Aérea indeniza por não diligenciar: erro de grafia do nome no bilhete não impede embarque

Aérea indeniza por não diligenciar: erro de grafia do nome no bilhete não impede embarque

A Justiça do Amazonas condenou a American Airlines Inc. ao pagamento de indenização por danos materiais e morais após reconhecer falha na prestação do serviço decorrente do impedimento indevido de embarque causado por erro material na grafia do nome do passageiro. A sentença é do juiz Marcelo Manuel da Costa Vieira. 

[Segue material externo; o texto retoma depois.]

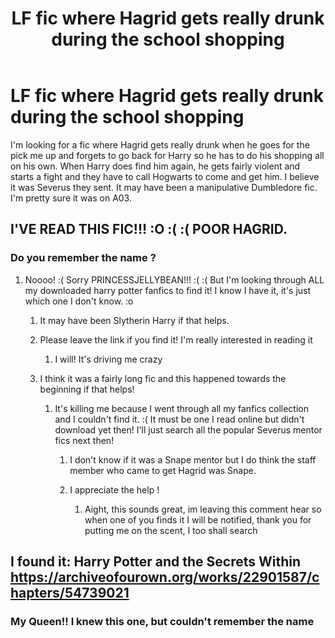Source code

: #+TITLE: LF fic where Hagrid gets really drunk during the school shopping

* LF fic where Hagrid gets really drunk during the school shopping
:PROPERTIES:
:Author: PrincessJellybean13
:Score: 17
:DateUnix: 1610311870.0
:DateShort: 2021-Jan-11
:FlairText: Request
:END:
I'm looking for a fic where Hagrid gets really drunk when he goes for the pick me up and forgets to go back for Harry so he has to do his shopping all on his own. When Harry does find him again, he gets fairly violent and starts a fight and they have to call Hogwarts to come and get him. I believe it was Severus they sent. It may have been a manipulative Dumbledore fic. I'm pretty sure it was on A03.


** I'VE READ THIS FIC!!! :O :( :( POOR HAGRID.
:PROPERTIES:
:Score: 5
:DateUnix: 1610318198.0
:DateShort: 2021-Jan-11
:END:

*** Do you remember the name ?
:PROPERTIES:
:Author: PrincessJellybean13
:Score: 1
:DateUnix: 1610318445.0
:DateShort: 2021-Jan-11
:END:

**** Noooo! :( Sorry PRINCESSJELLYBEAN!!! :( :( But I'm looking through ALL my downloaded harry potter fanfics to find it! I know I have it, it's just which one I don't know. :o
:PROPERTIES:
:Score: 2
:DateUnix: 1610318643.0
:DateShort: 2021-Jan-11
:END:

***** It may have been Slytherin Harry if that helps.
:PROPERTIES:
:Author: PrincessJellybean13
:Score: 2
:DateUnix: 1610319524.0
:DateShort: 2021-Jan-11
:END:


***** Please leave the link if you find it! I'm really interested in reading it
:PROPERTIES:
:Author: Mishcl
:Score: 2
:DateUnix: 1610323919.0
:DateShort: 2021-Jan-11
:END:

****** I will! It's driving me crazy
:PROPERTIES:
:Author: PrincessJellybean13
:Score: 1
:DateUnix: 1610327088.0
:DateShort: 2021-Jan-11
:END:


***** I think it was a fairly long fic and this happened towards the beginning if that helps!
:PROPERTIES:
:Author: PrincessJellybean13
:Score: 1
:DateUnix: 1610328750.0
:DateShort: 2021-Jan-11
:END:

****** It's killing me because I went through all my fanfics collection and I couldn't find it. :( It must be one I read online but didn't download yet then! I'll just search all the popular Severus mentor fics next then!
:PROPERTIES:
:Score: 1
:DateUnix: 1610330098.0
:DateShort: 2021-Jan-11
:END:

******* I don't know if it was a Snape mentor but I do think the staff member who came to get Hagrid was Snape.
:PROPERTIES:
:Author: PrincessJellybean13
:Score: 2
:DateUnix: 1610330242.0
:DateShort: 2021-Jan-11
:END:


******* I appreciate the help !
:PROPERTIES:
:Author: PrincessJellybean13
:Score: 2
:DateUnix: 1610330253.0
:DateShort: 2021-Jan-11
:END:

******** Aight, this sounds great, im leaving this comment hear so when one of you finds it I will be notified, thank you for putting me on the scent, I too shall search
:PROPERTIES:
:Author: shadowyeager
:Score: 1
:DateUnix: 1610341492.0
:DateShort: 2021-Jan-11
:END:


** I found it: Harry Potter and the Secrets Within [[https://archiveofourown.org/works/22901587/chapters/54739021]]
:PROPERTIES:
:Author: PrincessJellybean13
:Score: 2
:DateUnix: 1610347628.0
:DateShort: 2021-Jan-11
:END:

*** My Queen!! I knew this one, but couldn't remember the name
:PROPERTIES:
:Author: Marcy1101
:Score: 1
:DateUnix: 1610384962.0
:DateShort: 2021-Jan-11
:END:
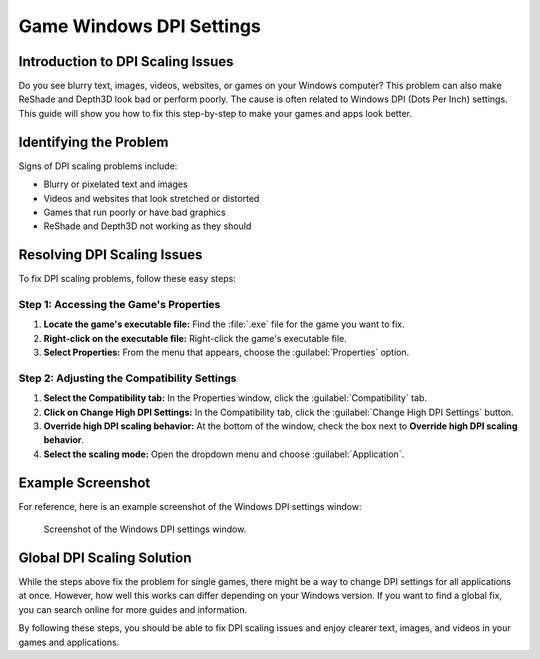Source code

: 
Game Windows DPI Settings
=========================

Introduction to DPI Scaling Issues
----------------------------------

Do you see blurry text, images, videos, websites, or games on your Windows computer? This problem can also make ReShade and Depth3D look bad or perform poorly. The cause is often related to Windows DPI (Dots Per Inch) settings. This guide will show you how to fix this step-by-step to make your games and apps look better.

Identifying the Problem
-----------------------

Signs of DPI scaling problems include:

* Blurry or pixelated text and images
* Videos and websites that look stretched or distorted
* Games that run poorly or have bad graphics
* ReShade and Depth3D not working as they should

Resolving DPI Scaling Issues
----------------------------

To fix DPI scaling problems, follow these easy steps:

Step 1: Accessing the Game's Properties
^^^^^^^^^^^^^^^^^^^^^^^^^^^^^^^^^^^^^^^

#. **Locate the game's executable file:** Find the :file:`.exe` file for the game you want to fix.
#. **Right-click on the executable file:** Right-click the game's executable file.
#. **Select Properties:** From the menu that appears, choose the :guilabel:`Properties` option.

Step 2: Adjusting the Compatibility Settings
^^^^^^^^^^^^^^^^^^^^^^^^^^^^^^^^^^^^^^^^^^^^

#. **Select the Compatibility tab:** In the Properties window, click the :guilabel:`Compatibility` tab.
#. **Click on Change High DPI Settings:** In the Compatibility tab, click the :guilabel:`Change High DPI Settings` button.
#. **Override high DPI scaling behavior:** At the bottom of the window, check the box next to **Override high DPI scaling behavior**.
#. **Select the scaling mode:** Open the dropdown menu and choose :guilabel:`Application`.

Example Screenshot
------------------

For reference, here is an example screenshot of the Windows DPI settings window:

.. figure:: images/windpi/windpi.jpg

   Screenshot of the Windows DPI settings window.

Global DPI Scaling Solution
---------------------------

While the steps above fix the problem for single games, there might be a way to change DPI settings for all applications at once. However, how well this works can differ depending on your Windows version. If you want to find a global fix, you can search online for more guides and information.

By following these steps, you should be able to fix DPI scaling issues and enjoy clearer text, images, and videos in your games and applications.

O caso envolveu casal de consumidores idosos que adquiriu passagens aéreas internacionais de ida e volta, com embarque previsto a partir de Manaus. No momento do check-in, um dos passageiros foi impedido de embarcar porque o bilhete continha divergência meramente gráfica no nome do meio, embora foneticamente equivalente ao constante em seu documento oficial de identidade.

Divergência gráfica evidente e identidade facilmente verificável

Segundo os autos, a grafia incorreta correspondia ao nome do meio da própria acompanhante, o que afastava qualquer possibilidade de homonímia, fraude ou dúvida razoável quanto à identidade do passageiro. Ainda assim, mesmo diante da apresentação de documentos oficiais válidos e da conferência presencial no balcão de atendimento, a companhia aérea recusou-se a realizar qualquer ajuste no bilhete.

A sentença ressalta que se tratava de erro material simples, sanável por conferência imediata, cuja correção demandaria diligência mínima dos prepostos da empresa. Para o juízo, a negativa não se amparou em exigência de segurança, mas em formalismo excessivo e intransigente, incompatível com a boa-fé objetiva e a razoabilidade que devem reger a execução do contrato de transporte.

Obrigação regulatória de correção ignorada

O magistrado destacou que a regulamentação da Agência Nacional de Aviação Civil impõe ao transportador o dever de corrigir, sem ônus, erros materiais no nome do passageiro, independentemente da origem do equívoco. A recusa injustificada em proceder à retificação, portanto, configurou descumprimento de obrigação regulatória expressa, além de falha na prestação do serviço.

A decisão enfatiza que o ilícito não decorreu da existência do erro em si, mas da omissão da empresa em corrigir aquilo que a norma determina como corrigível, especialmente quando a identidade do passageiro era inequívoca.

Situação agravada por condição pessoal dos passageiros

O caso ganhou contornos ainda mais sensíveis porque a acompanhante do passageiro, embora estivesse com o bilhete corretamente emitido, não possuía condições de viajar desacompanhada, em razão de quadro clínico que exigia assistência constante. Mesmo assim, não houve qualquer providência por parte da companhia aérea para viabilizar o embarque ou prestar auxílio adequado.

Diante da negativa, os consumidores perderam integralmente o itinerário originalmente contratado e foram obrigados a adquirir novas passagens internacionais, arcando novamente com custos elevados.

Falha na prestação do serviço e dano moral presumido

Reconhecida a relação de consumo, o juízo aplicou o art. 14 do Código de Defesa do Consumidor e concluiu pela responsabilidade objetiva da companhia aérea. Quanto aos danos morais, a sentença adotou o entendimento de que o dano decorre do próprio ato ilícito, sendo desnecessária prova específica do abalo.

O impedimento de embarque injustificado, sobretudo em contexto de viagem internacional, foi considerado suficiente para gerar constrangimento, frustração e sofrimento, agravados pela condição etária e de saúde dos passageiros.

Condenação

A empresa foi condenada ao pagamento de: R$ 12.430,44 a título de danos materiais, correspondentes aos gastos comprovados com a aquisição de novas passagens; R$ 5.000,00 para cada consumidor, a título de indenização por danos morais.

Foram ainda fixados os critérios de juros e correção monetária conforme a legislação vigente.

O alcance da decisão

O julgado reafirma que erro meramente gráfico no bilhete não pode se sobrepor à realidade documental, nem justificar o impedimento de embarque quando inexistente dúvida sobre a identidade do passageiro. A decisão delimita, com clareza, que o cumprimento de protocolos operacionais não autoriza condutas inflexíveis que transformem formalidades em obstáculos ilegítimos ao direito de viajar.

Trata-se de precedente que reforça o dever de diligência das companhias aéreas e impõe limites ao formalismo excessivo na execução do contrato de transporte aéreo, especialmente quando envolvida situação facilmente solucionável e consumidores em condição de maior vulnerabilidade.